Transcribed page contents
= = = = = = =
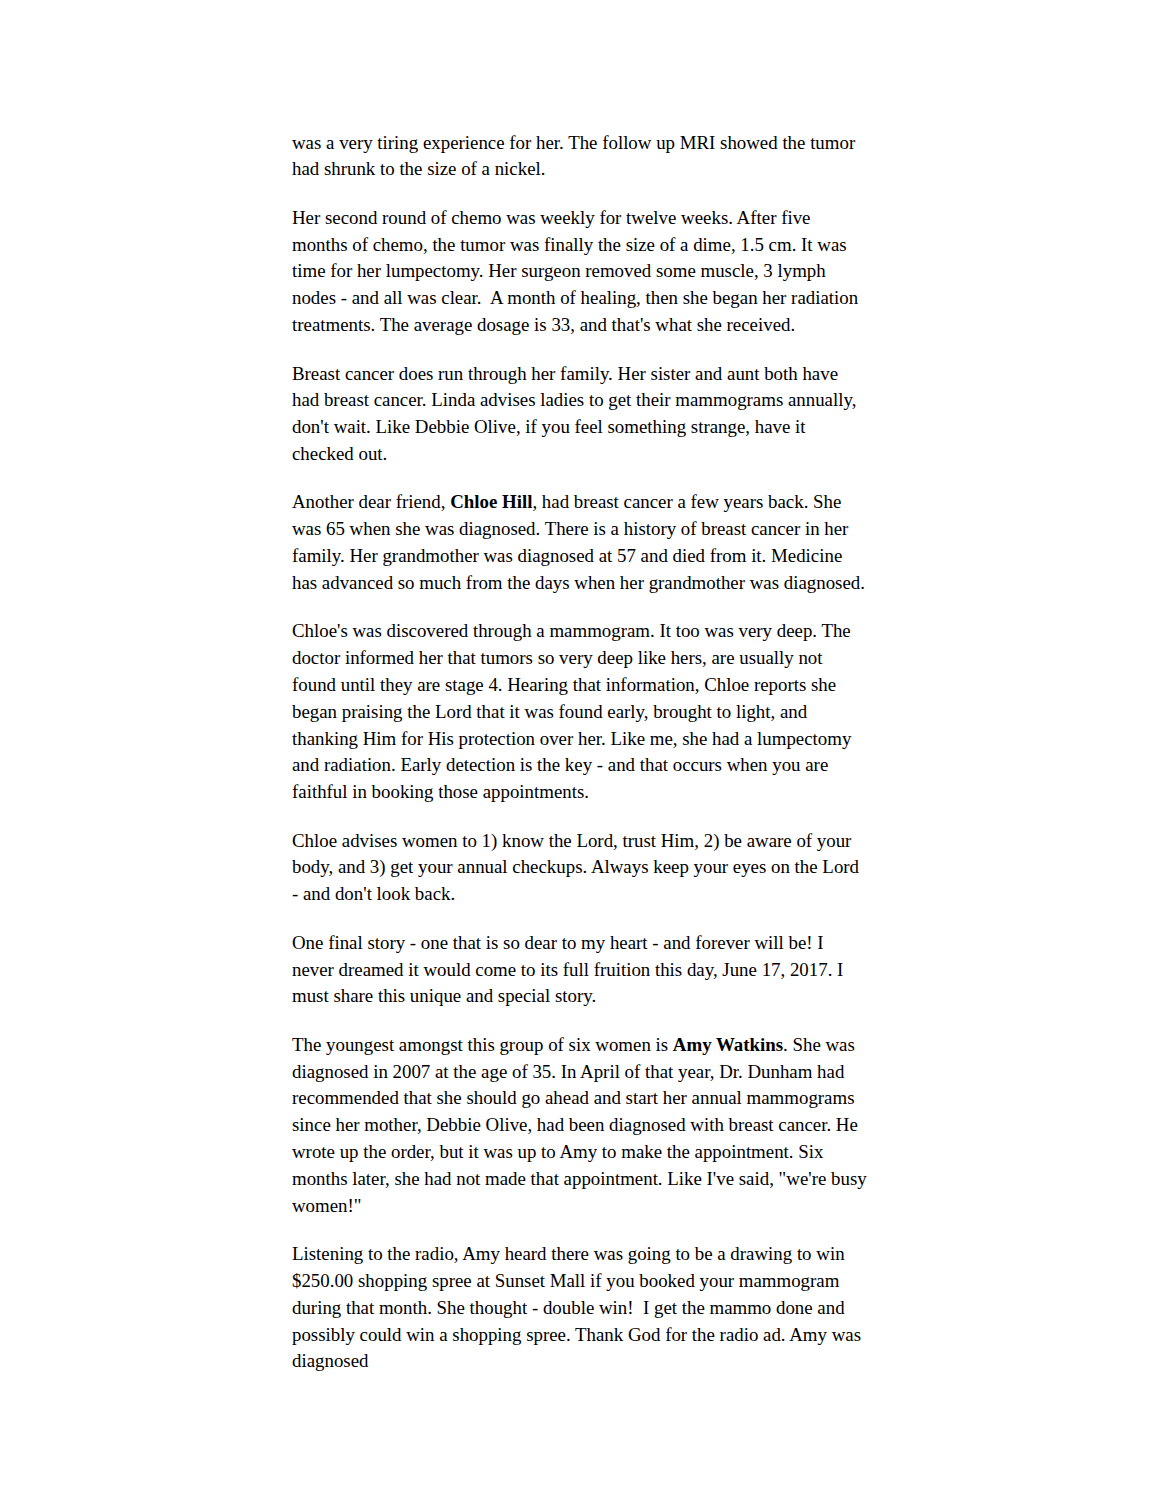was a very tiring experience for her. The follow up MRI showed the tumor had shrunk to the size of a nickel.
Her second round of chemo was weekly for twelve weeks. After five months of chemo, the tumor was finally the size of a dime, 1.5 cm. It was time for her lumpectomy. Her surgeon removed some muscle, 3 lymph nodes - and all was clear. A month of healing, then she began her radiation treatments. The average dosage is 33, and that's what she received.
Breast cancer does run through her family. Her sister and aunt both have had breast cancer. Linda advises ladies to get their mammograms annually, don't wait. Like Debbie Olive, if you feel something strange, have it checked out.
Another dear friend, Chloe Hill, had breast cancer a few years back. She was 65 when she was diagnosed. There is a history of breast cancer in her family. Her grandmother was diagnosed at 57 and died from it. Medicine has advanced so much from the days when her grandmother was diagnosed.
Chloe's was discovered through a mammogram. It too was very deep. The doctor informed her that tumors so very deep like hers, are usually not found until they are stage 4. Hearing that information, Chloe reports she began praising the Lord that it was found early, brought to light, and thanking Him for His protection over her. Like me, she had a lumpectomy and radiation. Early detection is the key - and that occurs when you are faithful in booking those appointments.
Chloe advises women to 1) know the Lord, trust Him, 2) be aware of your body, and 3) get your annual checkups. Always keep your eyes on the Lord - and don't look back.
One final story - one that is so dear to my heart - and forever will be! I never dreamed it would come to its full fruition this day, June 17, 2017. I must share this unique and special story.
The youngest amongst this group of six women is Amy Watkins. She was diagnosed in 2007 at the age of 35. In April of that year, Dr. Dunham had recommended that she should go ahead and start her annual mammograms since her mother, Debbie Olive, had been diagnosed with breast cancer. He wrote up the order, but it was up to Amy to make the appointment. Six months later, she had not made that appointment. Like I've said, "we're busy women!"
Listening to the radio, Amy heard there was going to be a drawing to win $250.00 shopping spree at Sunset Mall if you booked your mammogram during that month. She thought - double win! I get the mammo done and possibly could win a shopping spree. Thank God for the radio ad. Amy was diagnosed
= = = = = = =
Your answer must be the exact lines from the start of the data through the line with "Another dear friend, Chloe", inclusive, and nothing else; pictures do not belong in it.

was a very tiring experience for her. The follow up MRI showed the tumor had shrunk to the size of a nickel.
Her second round of chemo was weekly for twelve weeks. After five months of chemo, the tumor was finally the size of a dime, 1.5 cm. It was time for her lumpectomy. Her surgeon removed some muscle, 3 lymph nodes - and all was clear. A month of healing, then she began her radiation treatments. The average dosage is 33, and that's what she received.
Breast cancer does run through her family. Her sister and aunt both have had breast cancer. Linda advises ladies to get their mammograms annually, don't wait. Like Debbie Olive, if you feel something strange, have it checked out.
Another dear friend, Chloe Hill, had breast cancer a few years back. She was 65 when she was diagnosed. There is a history of breast cancer in her family. Her grandmother was diagnosed at 57 and died from it. Medicine has advanced so much from the days when her grandmother was diagnosed.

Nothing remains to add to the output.